The mid-day sun had turned the car’s interior into an oven that stank of fried plastic. Stony started the engine and powered down the windows.
She leaned back against the seat and looked at John. “Karpov at the CDC told you that the Swiss tabloid coined the name T-Plague for the deaths in Geneva. When you told me that, I figured we had a problem with a hysterical piece-of-shit newspaper.”
John nodded. “Imagine if the rag’s writers knew that kids with T-Plague could do magic at will, for everything, apparently, but curing themselves.”

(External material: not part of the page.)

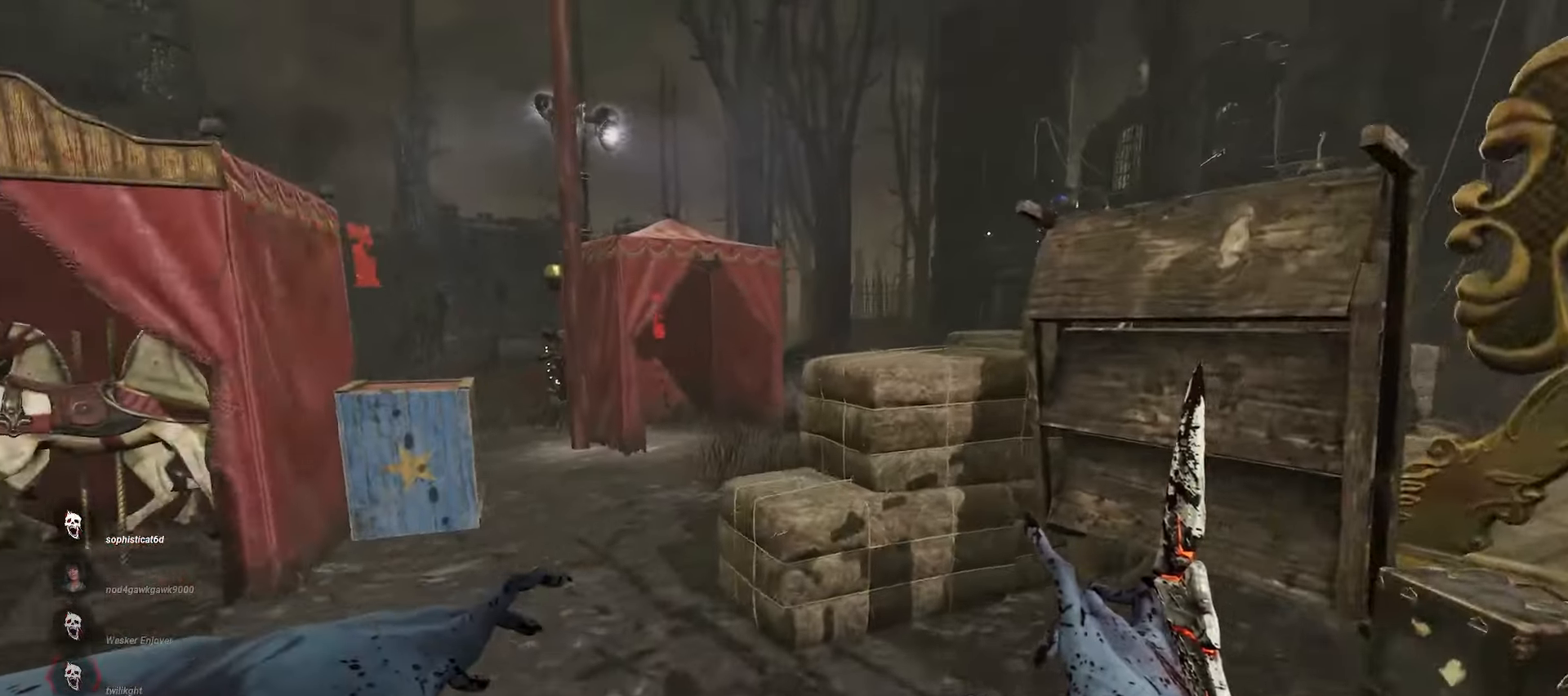
{"keys": ["a", "w"], "mouse": [], "events": [[317, "a", "down"], [367, "a", "up"], [467, "a", "down"]]}
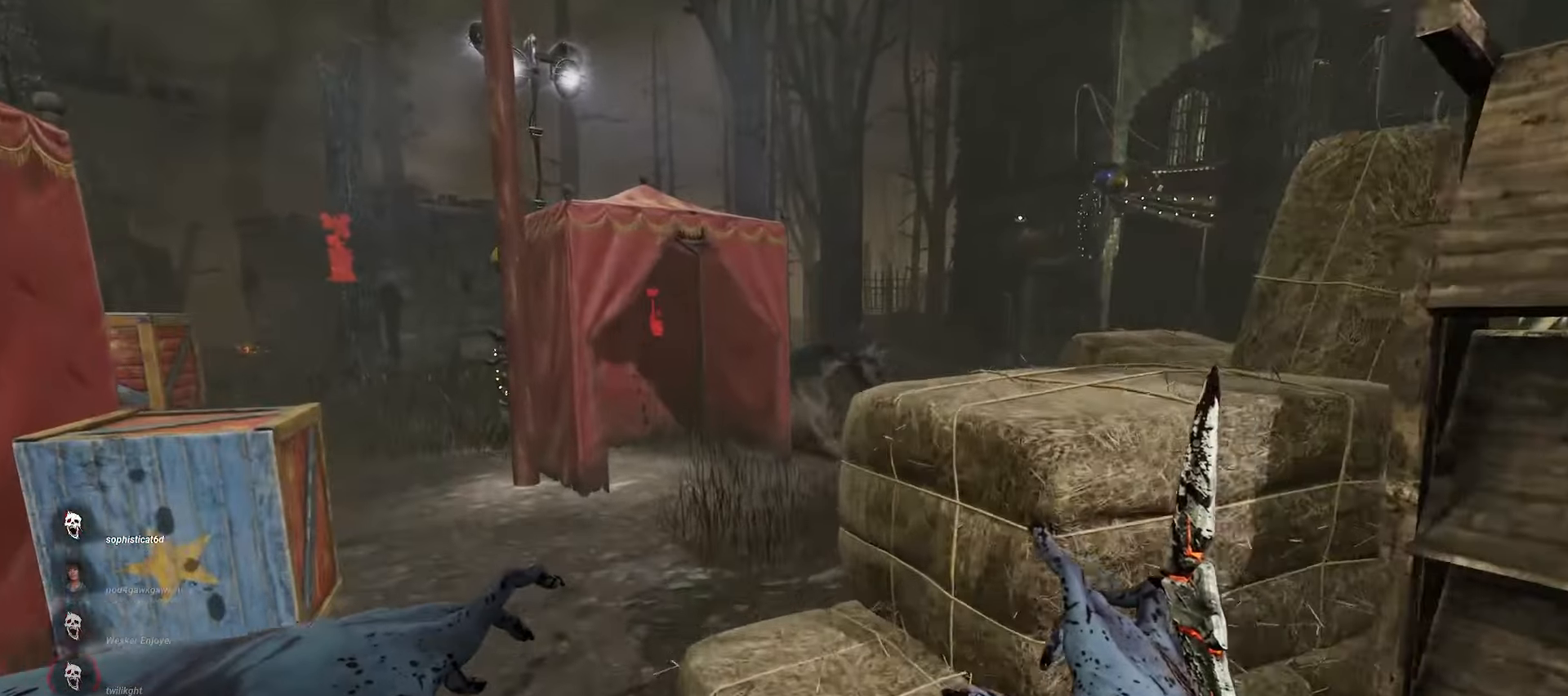
{"keys": ["w"], "mouse": [], "events": [[33, "a", "up"], [100, "a", "down"], [167, "a", "up"], [267, "a", "down"], [317, "a", "up"]]}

Stony looked away, staring through the windshield. “I keep hoping that Shin was confounding nightmares with reality, but a little voice inside me keeps screaming that the sky is falling.”
“I don’t think he was confused at all. The details about the heat and fog convinced me that we’re dealing with another form of Transition. We’ve got to find the source and stop it.”
“Shit,” Stony said, “you’re assuming there is a source.” She smacked the steering wheel with an open palm, her voice rough with growing anger. “What if we’re seeing a natural evolution of Transition? Humanity is fucked if all our children die before maturity.”
John looked out the open passenger window.